▶ Source data

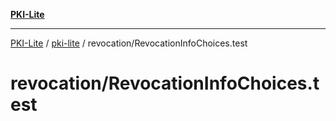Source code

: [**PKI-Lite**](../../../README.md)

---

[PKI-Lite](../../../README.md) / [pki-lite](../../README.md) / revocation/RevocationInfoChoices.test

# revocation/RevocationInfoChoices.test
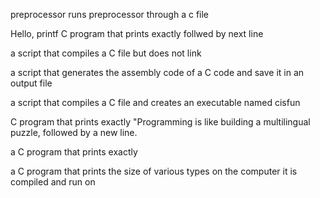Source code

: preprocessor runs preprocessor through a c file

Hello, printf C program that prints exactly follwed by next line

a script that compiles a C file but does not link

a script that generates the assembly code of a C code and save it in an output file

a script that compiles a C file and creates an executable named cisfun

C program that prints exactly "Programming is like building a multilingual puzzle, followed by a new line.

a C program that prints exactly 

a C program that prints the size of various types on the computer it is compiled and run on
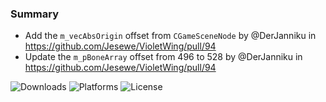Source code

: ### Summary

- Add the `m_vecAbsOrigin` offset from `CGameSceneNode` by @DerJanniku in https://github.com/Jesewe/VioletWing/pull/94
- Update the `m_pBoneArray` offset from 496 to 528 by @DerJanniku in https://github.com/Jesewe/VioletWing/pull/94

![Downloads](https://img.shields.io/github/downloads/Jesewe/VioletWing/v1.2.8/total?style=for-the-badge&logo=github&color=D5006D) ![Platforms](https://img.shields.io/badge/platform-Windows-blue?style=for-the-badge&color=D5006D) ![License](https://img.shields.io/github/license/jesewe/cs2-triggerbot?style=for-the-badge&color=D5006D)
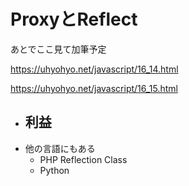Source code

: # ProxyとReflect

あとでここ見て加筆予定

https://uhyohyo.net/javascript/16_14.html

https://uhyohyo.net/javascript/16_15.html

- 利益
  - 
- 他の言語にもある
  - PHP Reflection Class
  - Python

▶ Your assignment
Quote the source text of all four records above verbatim, leaving out the pictures.

▶ Solution to this exercise
Source code

: [**PKI-Lite**](../../../README.md)

---

[PKI-Lite](../../../README.md) / [pki-lite](../../README.md) / revocation/RevocationInfoChoices.test

# revocation/RevocationInfoChoices.test
Source code

: preprocessor runs preprocessor through a c file

Hello, printf C program that prints exactly follwed by next line

a script that compiles a C file but does not link

a script that generates the assembly code of a C code and save it in an output file

a script that compiles a C file and creates an executable named cisfun

C program that prints exactly "Programming is like building a multilingual puzzle, followed by a new line.

a C program that prints exactly 

a C program that prints the size of various types on the computer it is compiled and run on
Source code

: ### Summary

- Add the `m_vecAbsOrigin` offset from `CGameSceneNode` by @DerJanniku in https://github.com/Jesewe/VioletWing/pull/94
- Update the `m_pBoneArray` offset from 496 to 528 by @DerJanniku in https://github.com/Jesewe/VioletWing/pull/94

![Downloads](https://img.shields.io/github/downloads/Jesewe/VioletWing/v1.2.8/total?style=for-the-badge&logo=github&color=D5006D) ![Platforms](https://img.shields.io/badge/platform-Windows-blue?style=for-the-badge&color=D5006D) ![License](https://img.shields.io/github/license/jesewe/cs2-triggerbot?style=for-the-badge&color=D5006D)
Source code

: # ProxyとReflect

あとでここ見て加筆予定

https://uhyohyo.net/javascript/16_14.html

https://uhyohyo.net/javascript/16_15.html

- 利益
  - 
- 他の言語にもある
  - PHP Reflection Class
  - Python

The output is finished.